提供文段:
'''
EVTAR:基於非配對視覺參考的端到端虛擬試穿系統
EVTAR: End-to-End Try on with Additional Unpaired Visual Reference
November 2, 2025
作者: Liuzhuozheng Li, Yue Gong, Shanyuan Liu, Bo Cheng, Yuhang Ma, Liebucha Wu, Dengyang Jiang, Zanyi Wang, Dawei Leng, Yuhui Yin
cs.AI
摘要
我們提出EVTAR——一種帶有附加參考的端到端虛擬試穿模型,該模型能直接將目標服裝擬合至人體圖像,同時通過引入參考圖像來提升試穿精準度。現有虛擬試穿方法大多依賴複雜輸入(如不可知人體圖像、人體姿態、密集姿態或身體關鍵點),導致流程繁瑣且難以應用於實際場景。與此不同,EVTAR採用兩階段訓練策略,僅需源圖像和目標服裝即可實現簡潔的推理過程。我們的模型無需遮罩、密集姿態或分割圖即可生成試穿效果,更通過引入不同穿著者身穿同款服裝的附加參考圖像,更好地保留服裝紋理與細粒度細節。這種機制模擬了人類挑選服裝時參考模特展示的決策過程,從而實現更逼真高質量的著裝效果。為支持這些功能,我們通過補充參考圖像和未配對人體圖像來擴充訓練數據。我們在兩個廣泛使用的基準測試和多樣化任務上評估EVTAR,結果一致驗證了本方法的有效性。
'''
待完成任務:
a. 將EVTAR虛擬試穿摘要中的這句話譯成英文:「這種機制模擬了人類挑選服裝時參考模特展示的決策過程,從而實現更逼真高質量的著裝效果。」
b. 請接續EVTAR虛擬試穿摘要,從最後一句之後往下寫。

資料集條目
'''
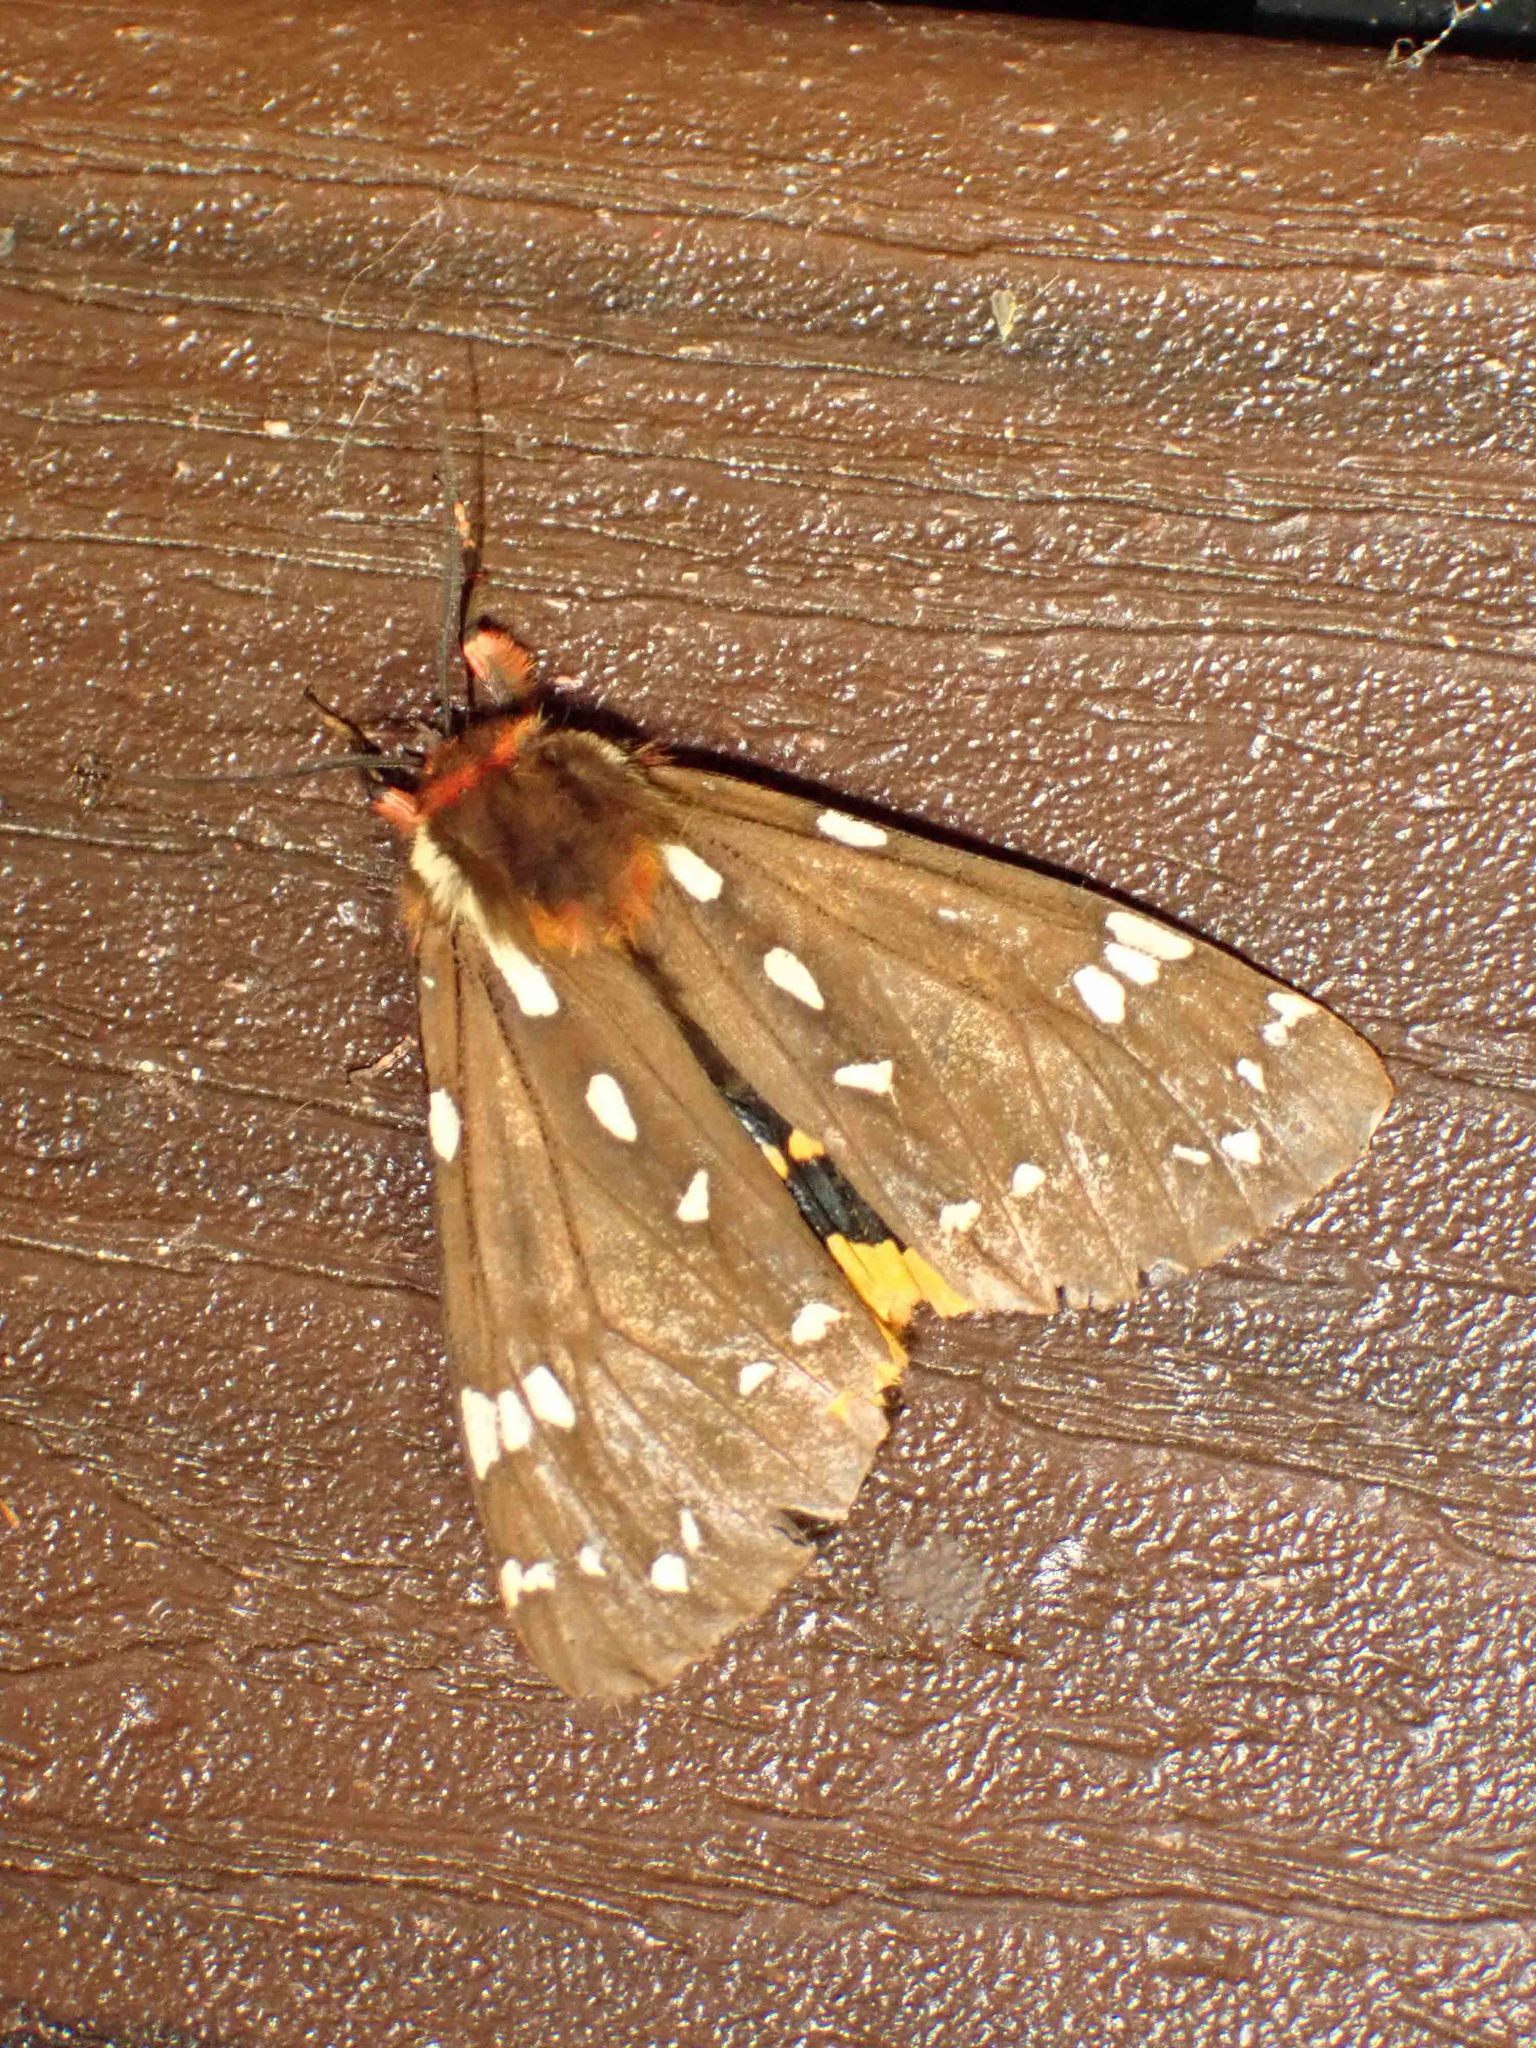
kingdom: Animalia
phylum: Arthropoda
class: Insecta
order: Lepidoptera
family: Erebidae
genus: Arctia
'''
作答內容:
a. This mechanism mimics the decision-making process in which people refer to how models display garments when choosing clothing, thereby achieving more realistic, higher-quality dressing results.

b.
English
We propose EVTAR, an End-to-End Virtual Try-on model with Additional
Reference, that directly fits the target garment onto the person image while
incorporating reference images to enhance try-on accuracy. Most existing
virtual try-on approaches rely on complex inputs such as agnostic person
images, human pose, densepose, or body keypoints, making them labor-intensive
and impractical for real-world applications. In contrast, EVTAR adopts a
two-stage training strategy, enabling simple inference with only the source
image and the target garment inputs. Our model generates try-on results without
masks, densepose, or segmentation maps. Moreover, EVTAR leverages additional
reference images of different individuals wearing the same clothes to preserve
garment texture and fine-grained details better. This mechanism is analogous to
how humans consider reference models when choosing outfits, thereby simulating
a more realistic and high-quality dressing effect. We enrich the training data
with supplementary references and unpaired person images to support these
capabilities. We evaluate EVTAR on two widely used benchmarks and diverse
tasks, and the results consistently validate the effectiveness of our approach.